Aim of the exercise: Show every line in the rows below that contains the string "verpflichtet", copying each such line in full.

Rows drawn from a dataset:
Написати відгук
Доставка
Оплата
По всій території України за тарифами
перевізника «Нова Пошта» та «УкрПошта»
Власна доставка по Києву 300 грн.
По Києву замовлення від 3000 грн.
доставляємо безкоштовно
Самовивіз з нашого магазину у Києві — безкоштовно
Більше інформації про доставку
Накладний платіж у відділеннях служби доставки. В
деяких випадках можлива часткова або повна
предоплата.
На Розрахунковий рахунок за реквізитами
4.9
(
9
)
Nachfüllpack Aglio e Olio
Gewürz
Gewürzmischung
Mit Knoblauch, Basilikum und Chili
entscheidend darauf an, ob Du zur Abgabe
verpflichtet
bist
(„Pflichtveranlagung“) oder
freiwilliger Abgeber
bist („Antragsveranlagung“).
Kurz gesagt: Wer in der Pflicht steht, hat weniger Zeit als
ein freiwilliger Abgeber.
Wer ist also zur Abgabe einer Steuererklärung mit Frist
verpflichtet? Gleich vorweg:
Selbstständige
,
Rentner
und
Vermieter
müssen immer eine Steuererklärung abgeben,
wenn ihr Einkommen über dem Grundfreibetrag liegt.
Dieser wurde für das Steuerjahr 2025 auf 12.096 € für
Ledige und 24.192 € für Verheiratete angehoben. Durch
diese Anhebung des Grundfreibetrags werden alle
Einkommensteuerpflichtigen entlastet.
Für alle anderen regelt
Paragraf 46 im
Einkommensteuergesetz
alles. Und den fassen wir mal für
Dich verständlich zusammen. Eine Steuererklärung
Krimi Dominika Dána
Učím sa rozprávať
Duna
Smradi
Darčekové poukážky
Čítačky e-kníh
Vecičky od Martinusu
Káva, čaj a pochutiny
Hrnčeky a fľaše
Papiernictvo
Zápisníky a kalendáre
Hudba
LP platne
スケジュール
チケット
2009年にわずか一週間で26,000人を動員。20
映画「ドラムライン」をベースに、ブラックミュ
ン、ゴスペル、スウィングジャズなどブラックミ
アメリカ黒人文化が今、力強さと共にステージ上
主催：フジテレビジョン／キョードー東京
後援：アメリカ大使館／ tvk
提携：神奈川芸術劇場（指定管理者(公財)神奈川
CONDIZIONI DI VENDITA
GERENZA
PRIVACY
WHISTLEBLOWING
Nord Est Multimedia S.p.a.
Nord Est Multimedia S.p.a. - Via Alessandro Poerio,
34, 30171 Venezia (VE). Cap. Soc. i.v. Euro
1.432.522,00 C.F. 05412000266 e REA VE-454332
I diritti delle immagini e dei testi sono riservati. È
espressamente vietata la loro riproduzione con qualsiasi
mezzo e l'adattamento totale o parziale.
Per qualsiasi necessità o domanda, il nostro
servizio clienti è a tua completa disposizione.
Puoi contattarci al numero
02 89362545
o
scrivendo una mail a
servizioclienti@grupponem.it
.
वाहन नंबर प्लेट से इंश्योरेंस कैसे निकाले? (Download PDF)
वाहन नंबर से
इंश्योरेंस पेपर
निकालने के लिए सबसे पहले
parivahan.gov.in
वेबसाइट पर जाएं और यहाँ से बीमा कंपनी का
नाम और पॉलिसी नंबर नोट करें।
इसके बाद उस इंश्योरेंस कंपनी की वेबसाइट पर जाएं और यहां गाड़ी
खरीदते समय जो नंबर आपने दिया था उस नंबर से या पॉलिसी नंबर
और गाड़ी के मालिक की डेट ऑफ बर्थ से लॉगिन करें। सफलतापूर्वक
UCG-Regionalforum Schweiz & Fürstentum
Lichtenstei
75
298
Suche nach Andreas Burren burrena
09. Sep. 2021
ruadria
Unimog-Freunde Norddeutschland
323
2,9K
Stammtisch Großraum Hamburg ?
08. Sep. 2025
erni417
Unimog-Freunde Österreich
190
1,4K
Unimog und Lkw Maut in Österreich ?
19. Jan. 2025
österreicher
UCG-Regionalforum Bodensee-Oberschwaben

Worked solution:
verpflichtet
verpflichtet? Gleich vorweg:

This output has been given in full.